*** EXERCISE MATERIAL ***
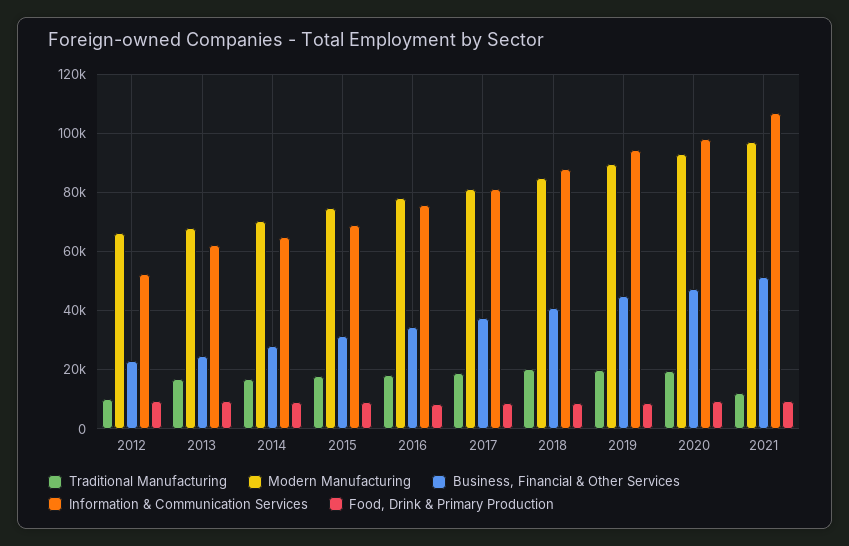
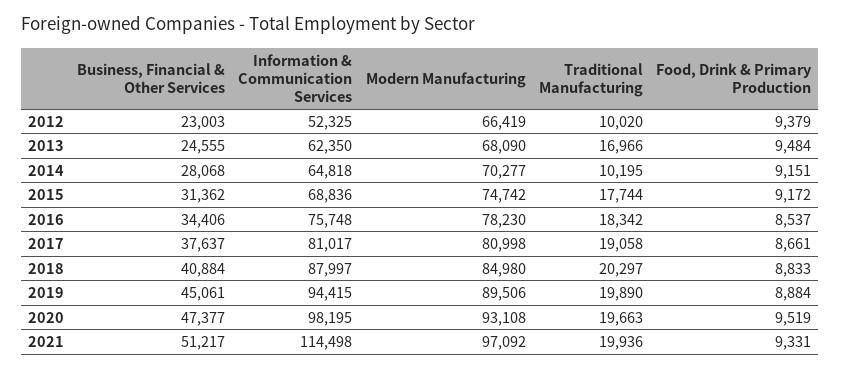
Traditional Manufacturing, 2014: 17500 -> 10195
Traditional Manufacturing, 2021: 12500 -> 19936
Information & Communication Services, 2021: 107500 -> 114498

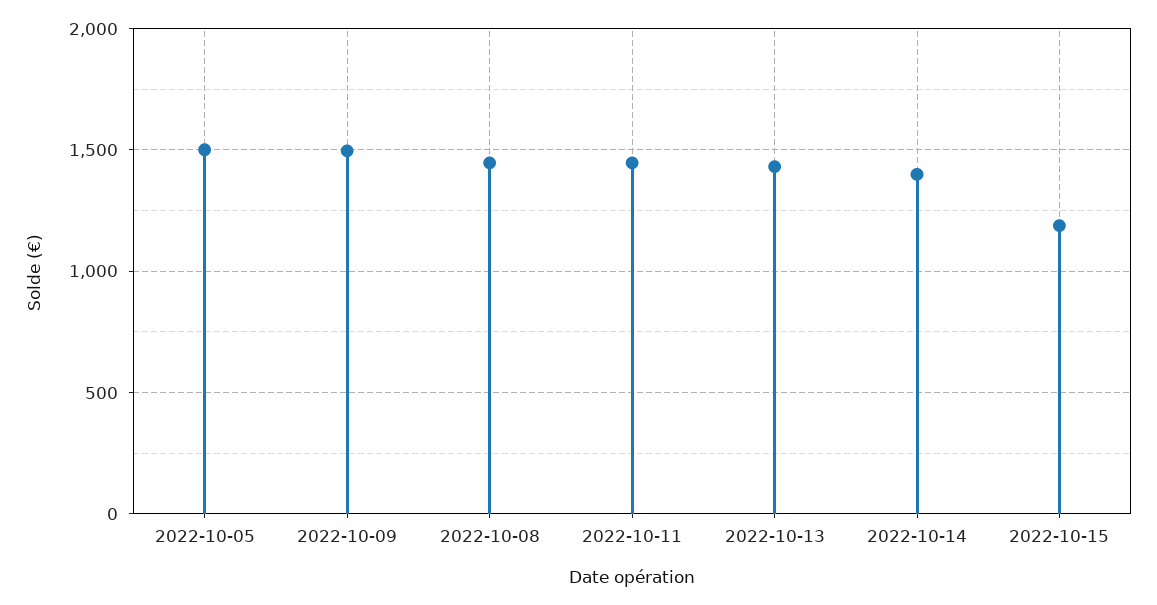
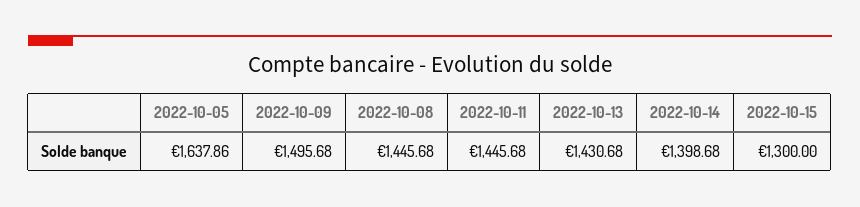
2022-10-05: 1500 -> 1637.86
2022-10-15: 1200 -> 1300

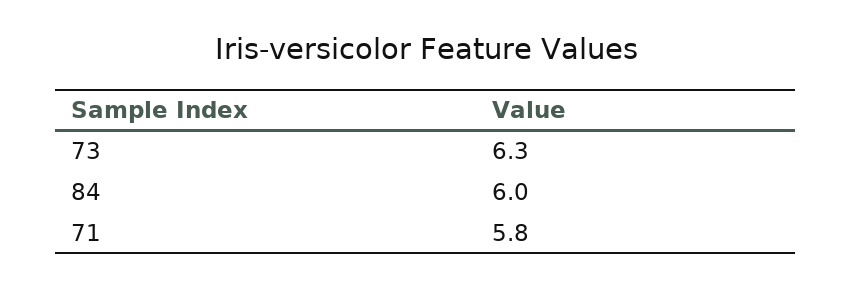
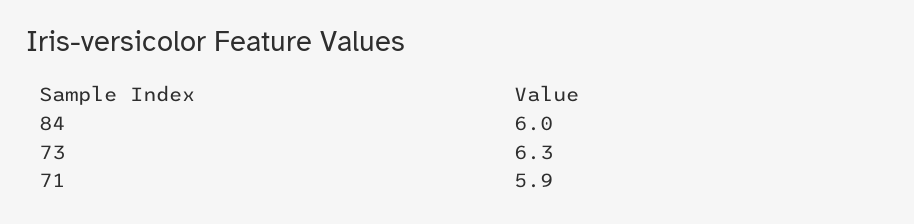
71: 5.8 -> 5.9

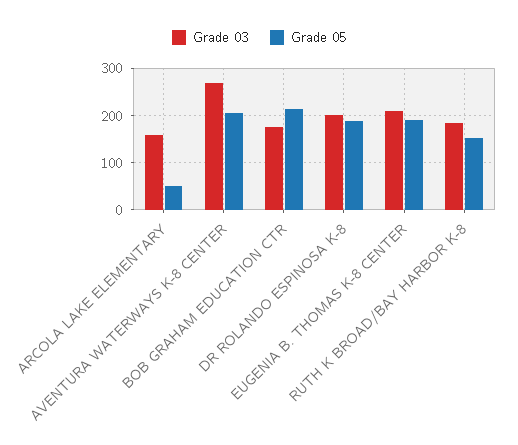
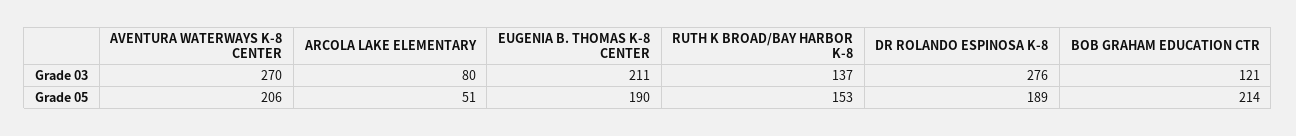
Grade 03, ARCOLA LAKE ELEMENTARY: 160 -> 80
Grade 03, BOB GRAHAM EDUCATION CTR: 180 -> 121
Grade 03, DR ROLANDO ESPINOSA K-8: 200 -> 276
Grade 03, RUTH K BROAD/BAY HARBOR K-8: 180 -> 137

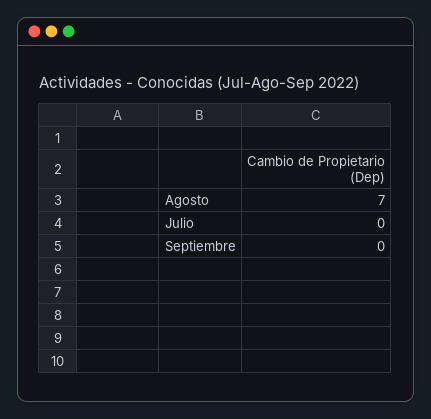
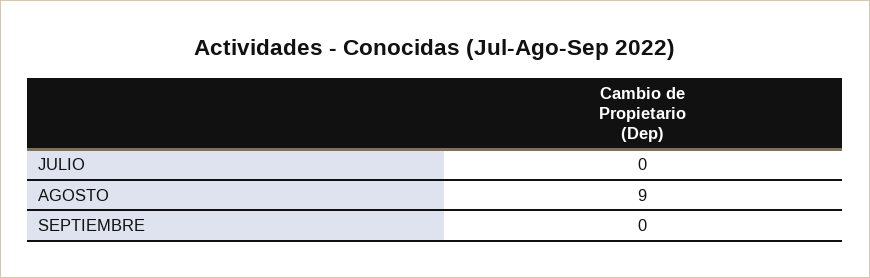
Agosto: 7 -> 9

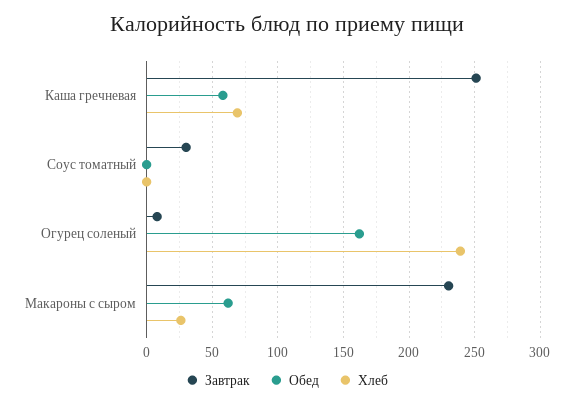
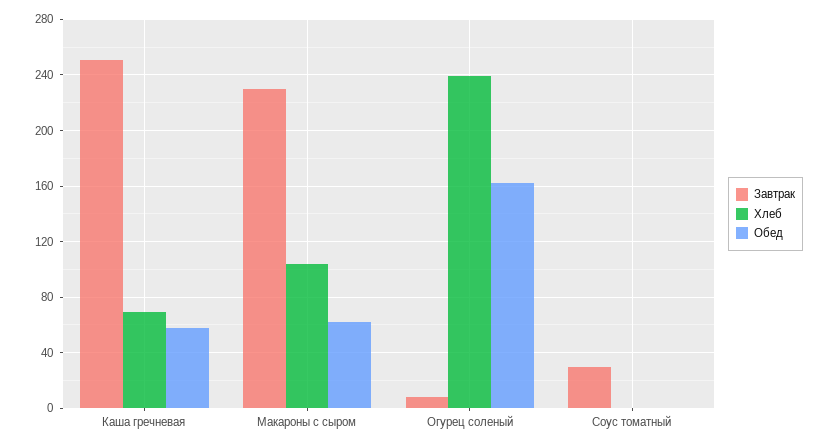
Хлеб, Макароны с сыром: 25 -> 105

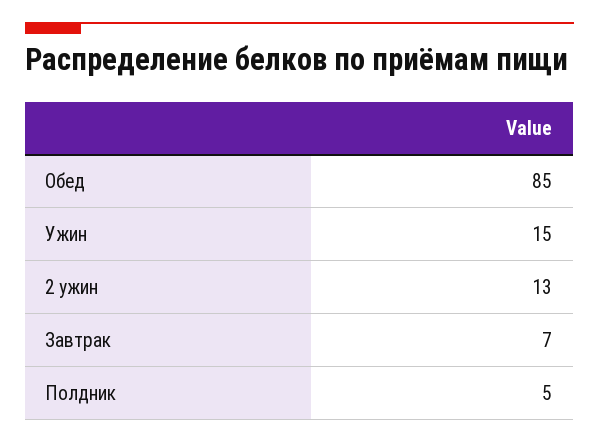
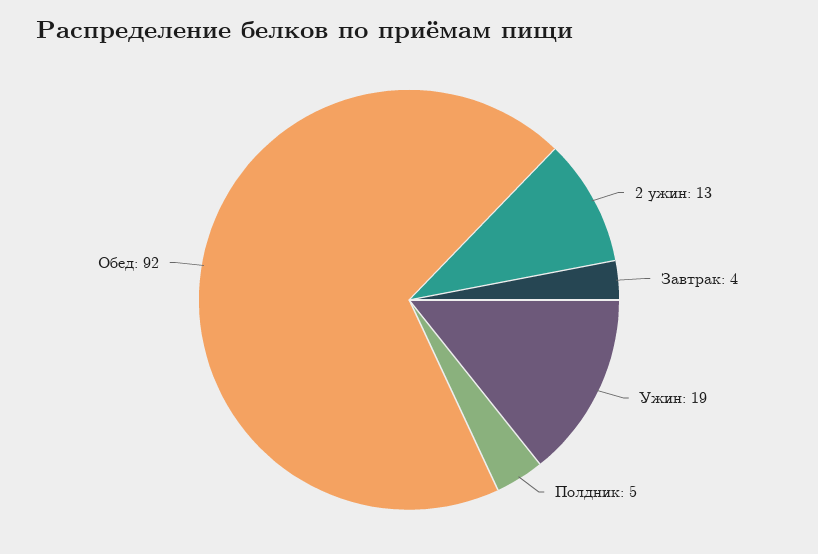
Обед: 85 -> 92
Ужин: 15 -> 19
Завтрак: 7 -> 4

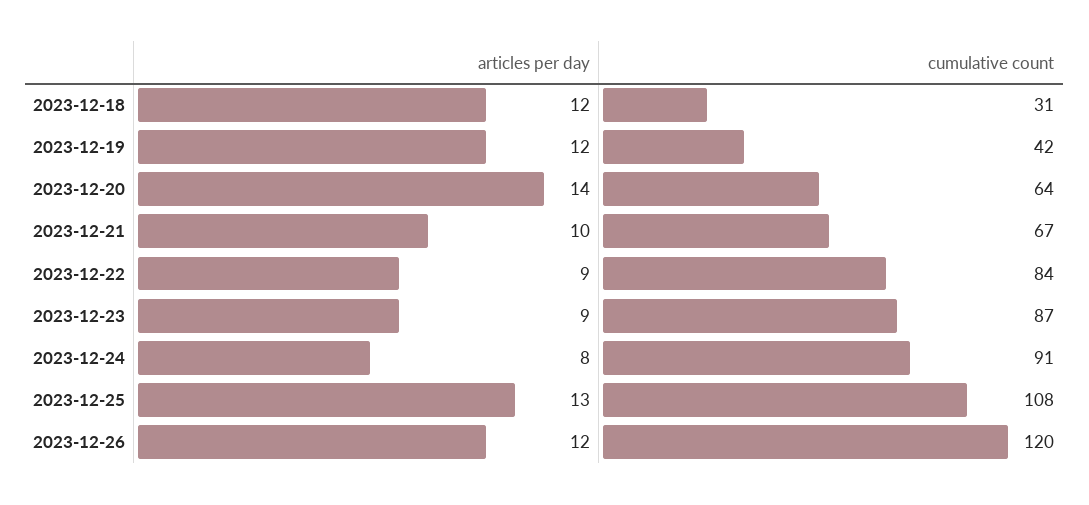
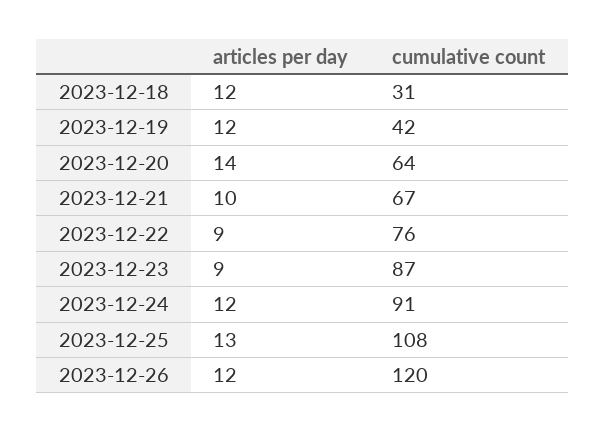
cumulative count, 2023-12-22: 84 -> 76
articles per day, 2023-12-24: 8 -> 12

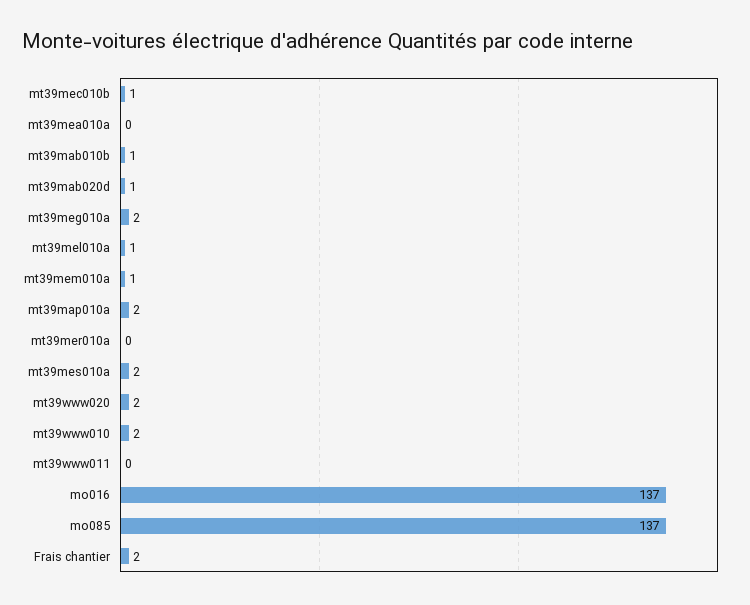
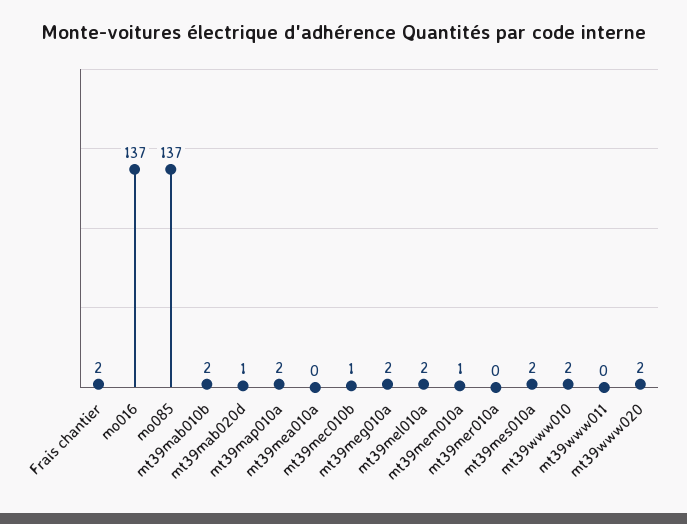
mt39mab010b: 1 -> 2
mt39mel010a: 1 -> 2

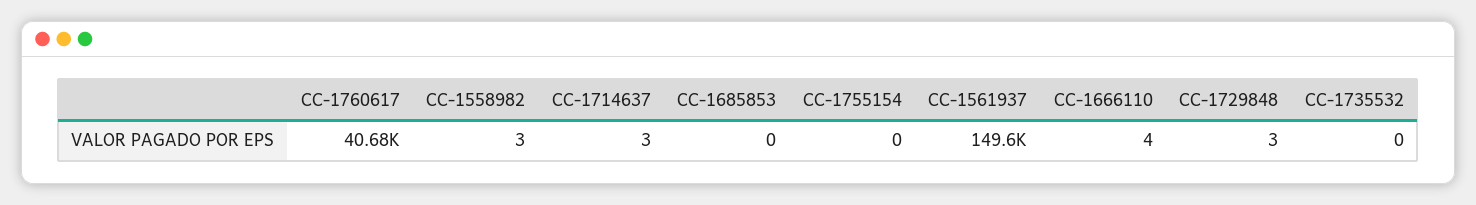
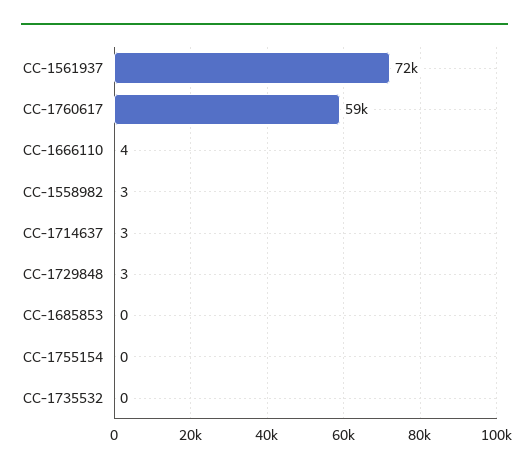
CC-1760617: 40680 -> 59000
CC-1561937: 149600 -> 72000

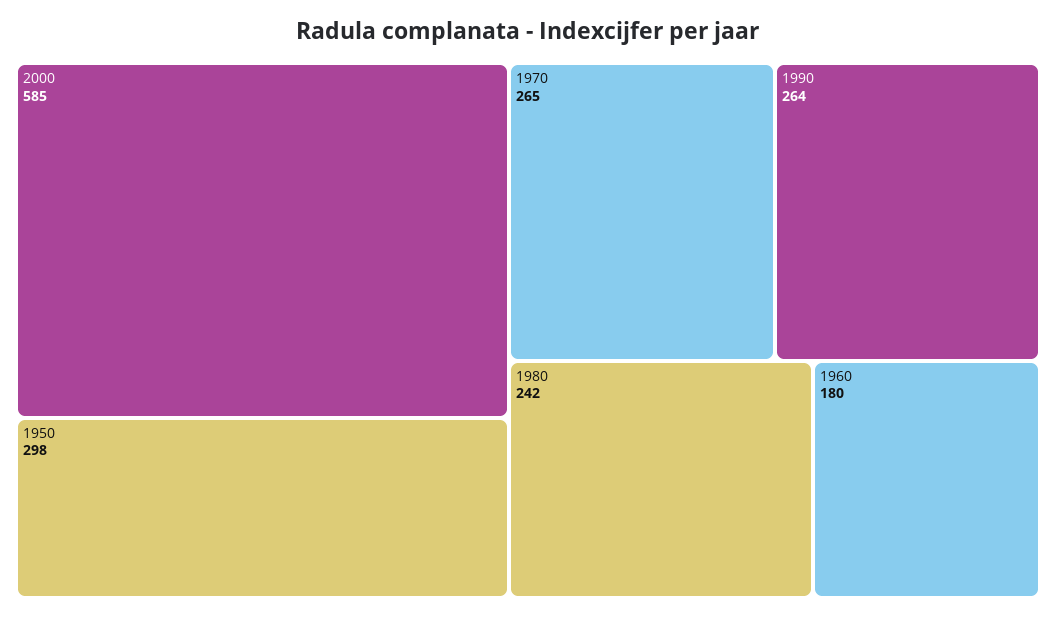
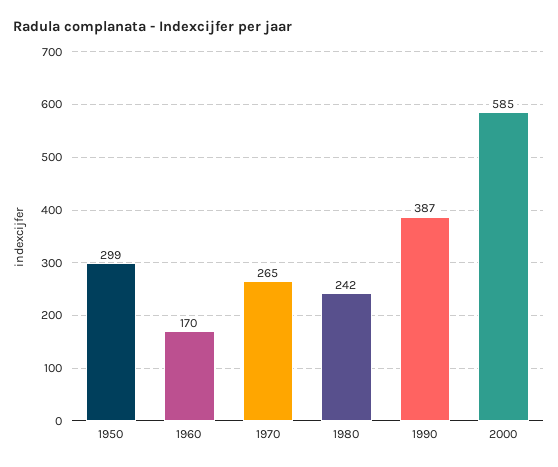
1950: 298 -> 299
1990: 264 -> 387
1960: 180 -> 170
*** End of EXERCISE MATERIAL ***
Nothing but the lines from the line with "mt39mel010a: 1 -> 2" through the last line of the data above should be printed, exactly as written and without pictures.

mt39mel010a: 1 -> 2

CC-1760617: 40680 -> 59000
CC-1561937: 149600 -> 72000

1950: 298 -> 299
1990: 264 -> 387
1960: 180 -> 170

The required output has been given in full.